WHAT IS EXPECTED:
Pictures aside, please retype the whole listing word for word.

--- START ---

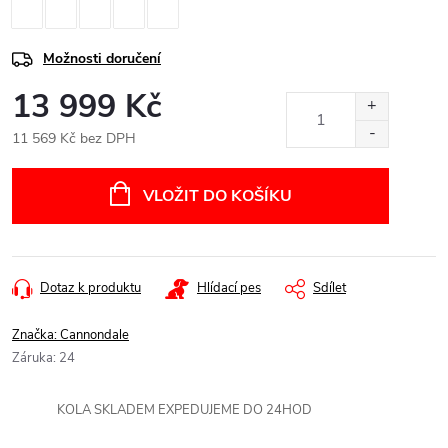
Možnosti doručení
13 999 Kč
11 569 Kč bez DPH
Měrná
cena:
VLOŽIT DO KOŠÍKU
Dotaz k produktu
Hlídací pes
Sdílet
Značka:
Cannondale
Záruka
:
24
KOLA SKLADEM EXPEDUJEME DO 24HOD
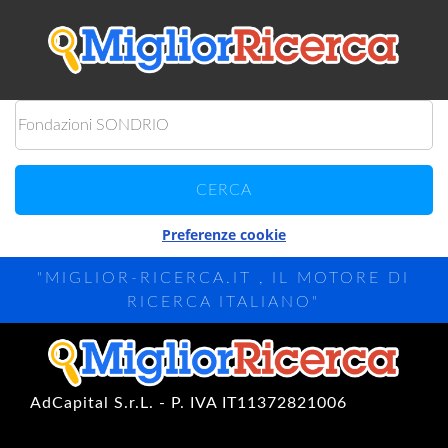
Preferenze cookie
"MIGLIOR-RICERCA.IT , IL MOTORE DI
RICERCA ITALIANO"
AdCapital S.r.L. - P. IVA IT11372821006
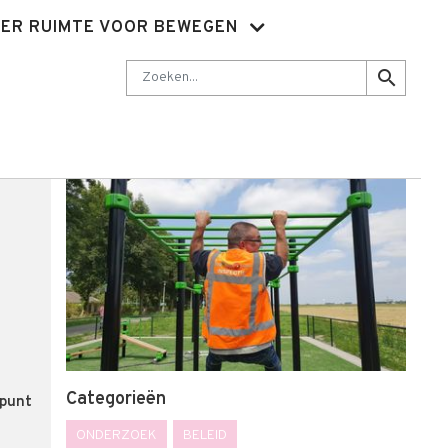
ER RUIMTE VOOR BEWEGEN
Nieuwsbrief
Abonnementen
Sluit je aan
Contact
Zoeken
search
Categorieën
gpunt
ONDERZOEK
BELEID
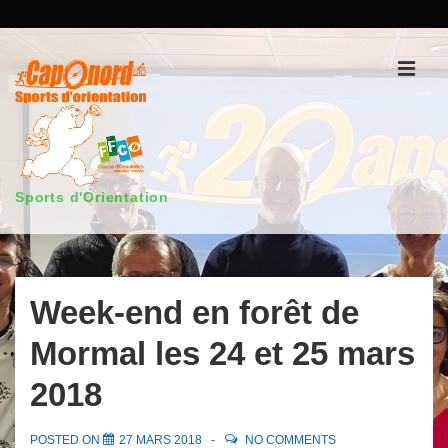
↓
passer
au
Men
contenu
principal
Sports d'Orientation
Main
Navigation
Week-end en forêt de
Mormal les 24 et 25 mars
2018
POSTED ON
27 MARS 2018
NO COMMENTS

--- END ---

EXERCISE SOLUTION:
Možnosti doručení
13 999 Kč
11 569 Kč bez DPH
Měrná
cena:
VLOŽIT DO KOŠÍKU
Dotaz k produktu
Hlídací pes
Sdílet
Značka:
Cannondale
Záruka
:
24
KOLA SKLADEM EXPEDUJEME DO 24HOD
Preferenze cookie
"MIGLIOR-RICERCA.IT , IL MOTORE DI
RICERCA ITALIANO"
AdCapital S.r.L. - P. IVA IT11372821006
ER RUIMTE VOOR BEWEGEN
Nieuwsbrief
Abonnementen
Sluit je aan
Contact
Zoeken
search
Categorieën
gpunt
ONDERZOEK
BELEID
↓
passer
au
Men
contenu
principal
Sports d'Orientation
Main
Navigation
Week-end en forêt de
Mormal les 24 et 25 mars
2018
POSTED ON
27 MARS 2018
NO COMMENTS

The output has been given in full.